> ASSIGNED TASK
For this exercise, reproduce the entries below exactly, but only from the line containing "Programı BasitCRM: Müşteri, Proje ve Teklif" through the line containing "Son güncelleme: 18.07.2026", both included.

[Stored items]
════════

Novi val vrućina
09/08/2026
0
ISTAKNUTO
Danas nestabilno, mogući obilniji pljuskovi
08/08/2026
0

════════

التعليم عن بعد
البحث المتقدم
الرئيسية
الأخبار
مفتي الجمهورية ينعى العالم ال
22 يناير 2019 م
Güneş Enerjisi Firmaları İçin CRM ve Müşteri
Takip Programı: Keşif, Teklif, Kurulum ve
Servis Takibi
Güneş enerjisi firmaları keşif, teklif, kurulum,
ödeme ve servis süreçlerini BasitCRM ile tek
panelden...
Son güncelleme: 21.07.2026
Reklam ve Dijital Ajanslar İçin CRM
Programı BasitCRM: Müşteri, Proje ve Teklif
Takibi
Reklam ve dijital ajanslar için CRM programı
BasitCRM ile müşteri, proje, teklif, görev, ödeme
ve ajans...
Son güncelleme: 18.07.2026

════════

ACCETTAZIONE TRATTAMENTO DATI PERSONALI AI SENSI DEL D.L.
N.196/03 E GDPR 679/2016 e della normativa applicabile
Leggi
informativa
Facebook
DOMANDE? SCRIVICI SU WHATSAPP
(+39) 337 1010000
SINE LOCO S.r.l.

════════

> RESPONSE
Programı BasitCRM: Müşteri, Proje ve Teklif
Takibi
Reklam ve dijital ajanslar için CRM programı
BasitCRM ile müşteri, proje, teklif, görev, ödeme
ve ajans...
Son güncelleme: 18.07.2026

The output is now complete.